Summary: Chapter 2

Unlike Saeed, Nadia doesn’t get along with her family. Her parents are religious, and encourage her to be quiet and obedient. Nadia’s father is often angry with her for her constant questioning, but he’s never violent. Despite being an unmarried woman, Nadia decides to move out after graduating university, which leads to estrangement from her family. Her new life as a single woman living alone is challenging, but she works at an insurance company to support herself.

Saeed and Nadia go on a date at a Chinese restaurant whose immigrant owners recently left the country for Canada. The food remains good, and the decor feels exotic. Saeed asks Nadia where she would go if she could travel anywhere. She wants to go to Cuba because it makes her think of music and the sea. Saeed would go to Chile to see the Atacama Desert, where the stars are so clear, you can see them move with the earth’s rotation.

After dinner, Nadia invites Saeed over because there are not many safe places for couples to be alone after dark. She adds that they won’t have sex, and Saeed feels shocked at the insinuation that they could have. As they ride to Nadia’s, Nadia on her motorcycle and Saeed on his scooter, they pass by refugees sleeping in the street. They pass through a police checkpoint and a military checkpoint. 

Nadia’s flat lies on the top floor of a building belonging to an old widow. Saeed waits in an alley while Nadia goes upstairs and puts a black robe in a bag.

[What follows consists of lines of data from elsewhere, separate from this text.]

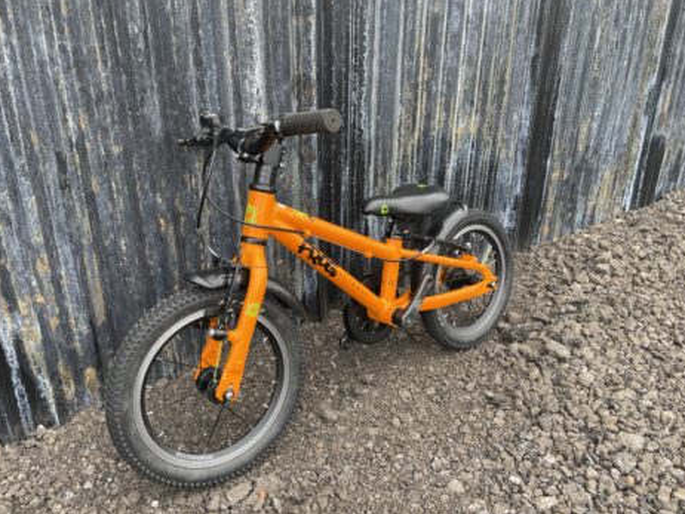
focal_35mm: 27
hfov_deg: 65.3
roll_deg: -1.0
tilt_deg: -21.3
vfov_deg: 51.4
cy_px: 252
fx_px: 535
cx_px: 340
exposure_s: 1/278
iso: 32
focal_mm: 4.2
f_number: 1.6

She drops the bag out the window to Saeed, and he puts on the robe to disguise himself as a woman so that he doesn’t arouse suspicion when entering the flat. The pair sit together and smoke marijuana.

In the Shinjuku district of Tokyo, a man sits in a bar, drinking Irish whiskey. He’s never been to Ireland but likes the idea of it. People keep far away from him, as if they sense that he’s a violent man. As he leaves the bar, he notices two Filipina women emerge from an always-locked door behind the bar. He doesn’t like Filipinos in his part of town. His hand goes to his knife, and he follows them.

Nadia’s sense of security shatters when she hears that her cousin died in a truck bomb blast. She doesn’t visit her relatives because she knows her presence will cause a scene. Nadia plans to visit his grave alone, but Saeed offers to go with her. She allows him to come with her early one morning. Saeed offers a prayer, and Nadia puts her hand on the grave without praying. Afterward, they have breakfast at a café, and Nadia feels their relationship has become solid.